ABOUT THIS EXERCISE:
Copy every record word for word. Pictures are not part of the copy.

START STORED DATA

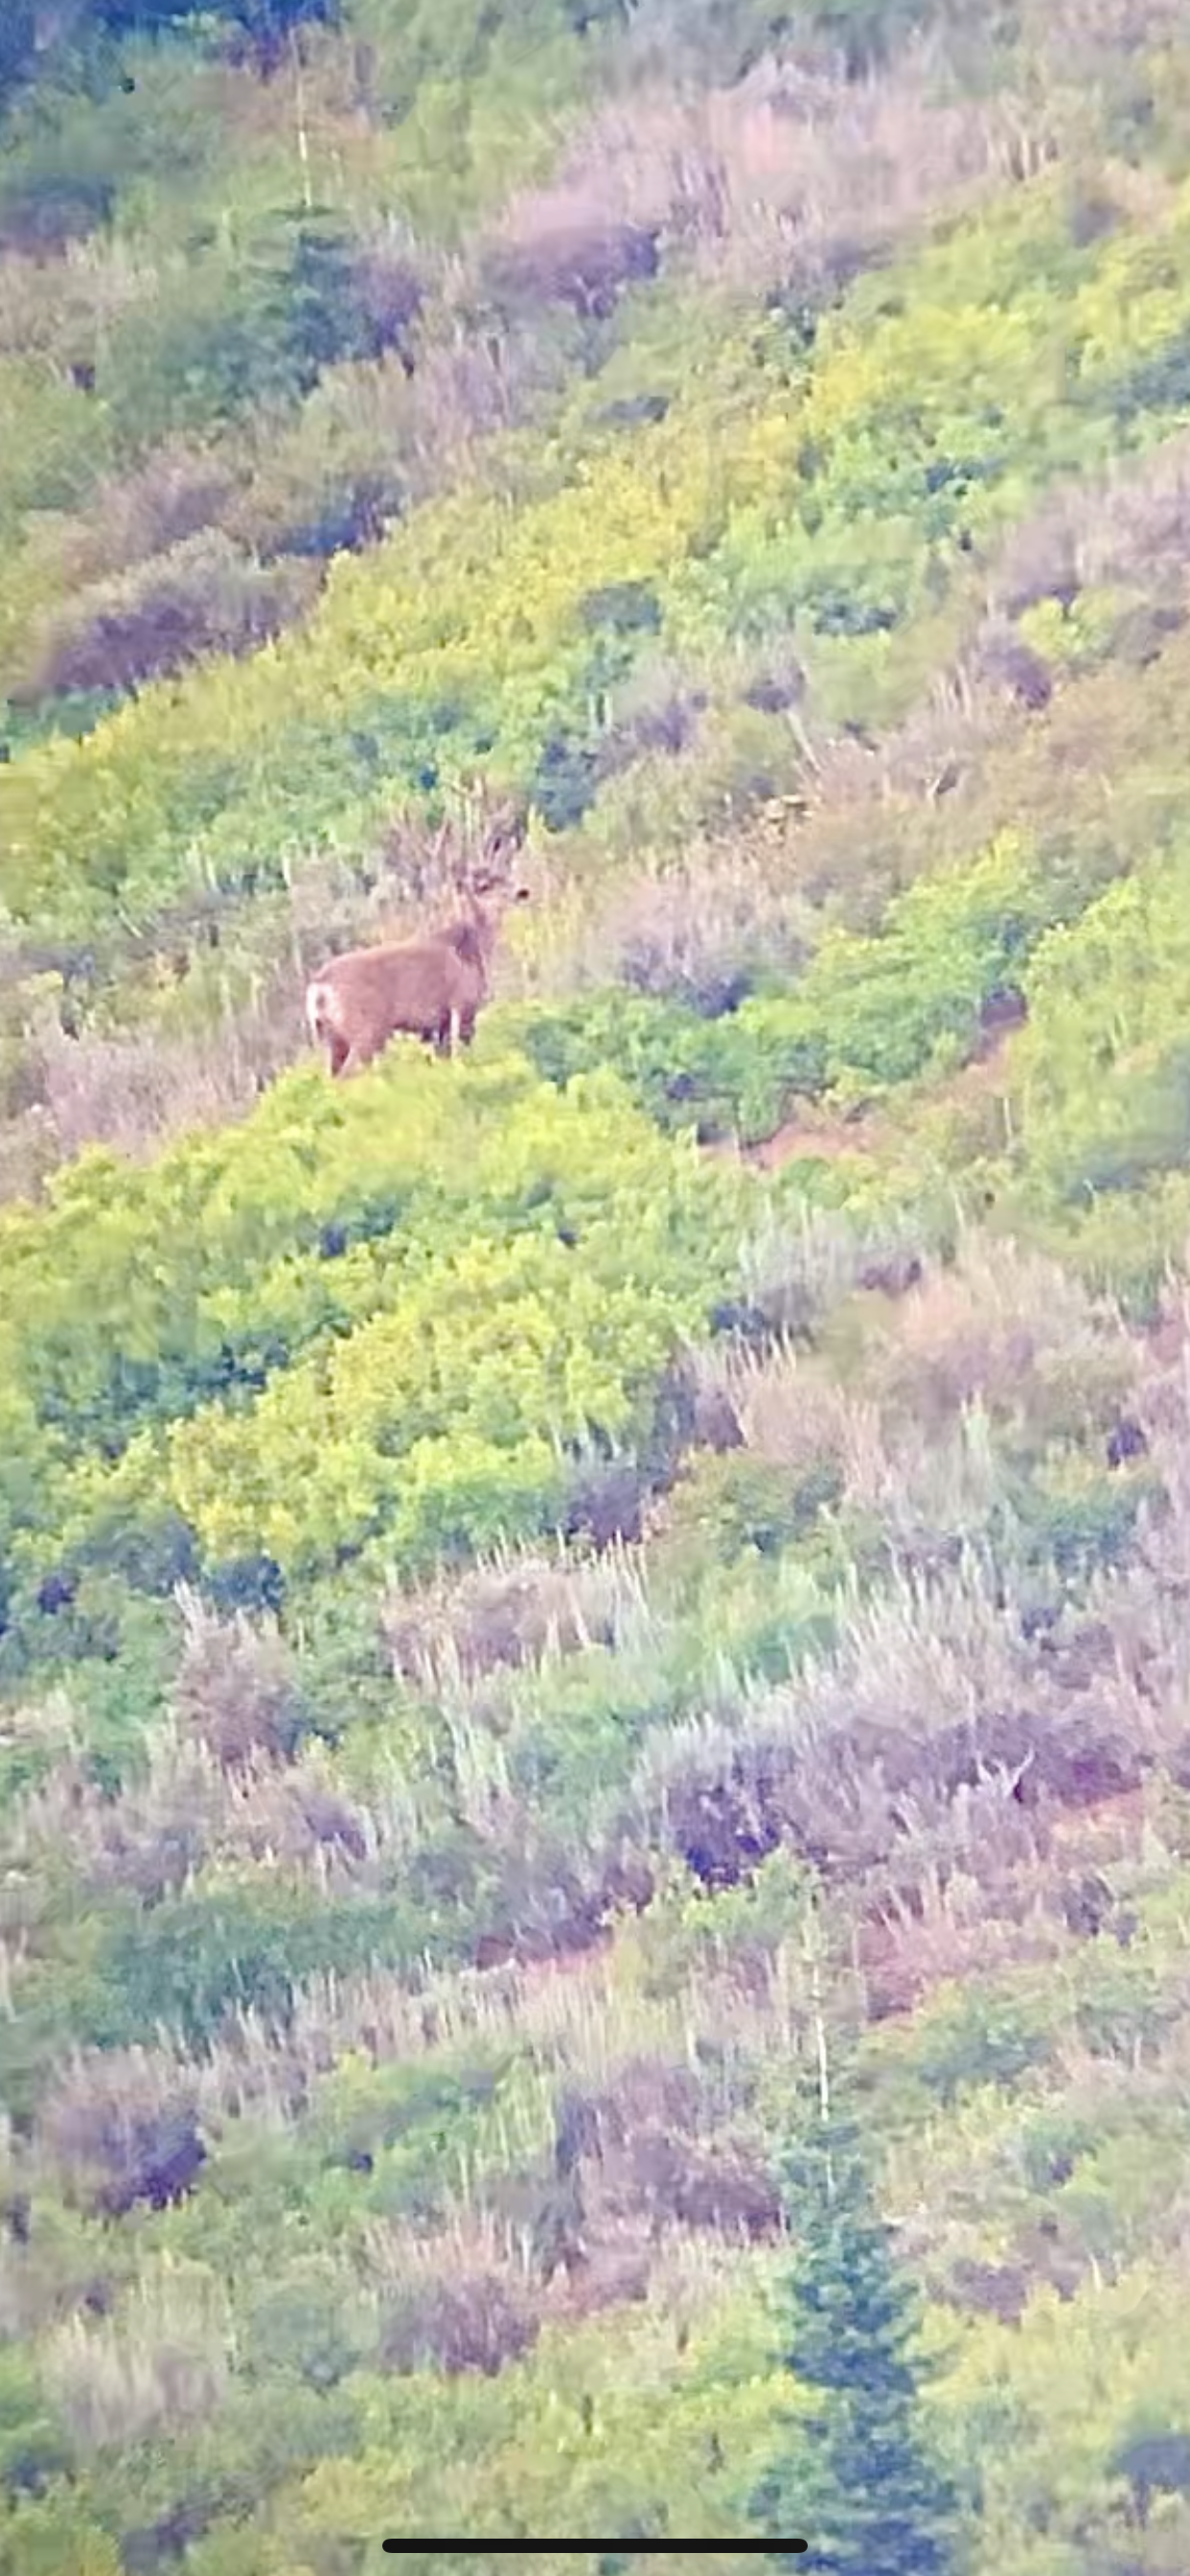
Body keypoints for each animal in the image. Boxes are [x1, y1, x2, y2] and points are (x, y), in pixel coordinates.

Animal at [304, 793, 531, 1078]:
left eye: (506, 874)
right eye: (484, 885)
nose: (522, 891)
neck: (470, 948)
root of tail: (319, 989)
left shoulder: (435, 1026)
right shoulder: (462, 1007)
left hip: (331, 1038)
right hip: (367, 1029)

END STORED DATA

RESULT OF THE EXERCISE:
Body keypoints for each animal in the image. Boxes are [x1, y1, x2, y2] and points are (x, y), in pixel coordinates.

Animal at [304, 793, 531, 1078]:
left eye: (506, 874)
right eye: (484, 885)
nose: (522, 891)
neck: (470, 948)
root of tail: (319, 989)
left shoulder: (435, 1026)
right shoulder: (462, 1007)
left hip: (331, 1038)
right hip: (367, 1029)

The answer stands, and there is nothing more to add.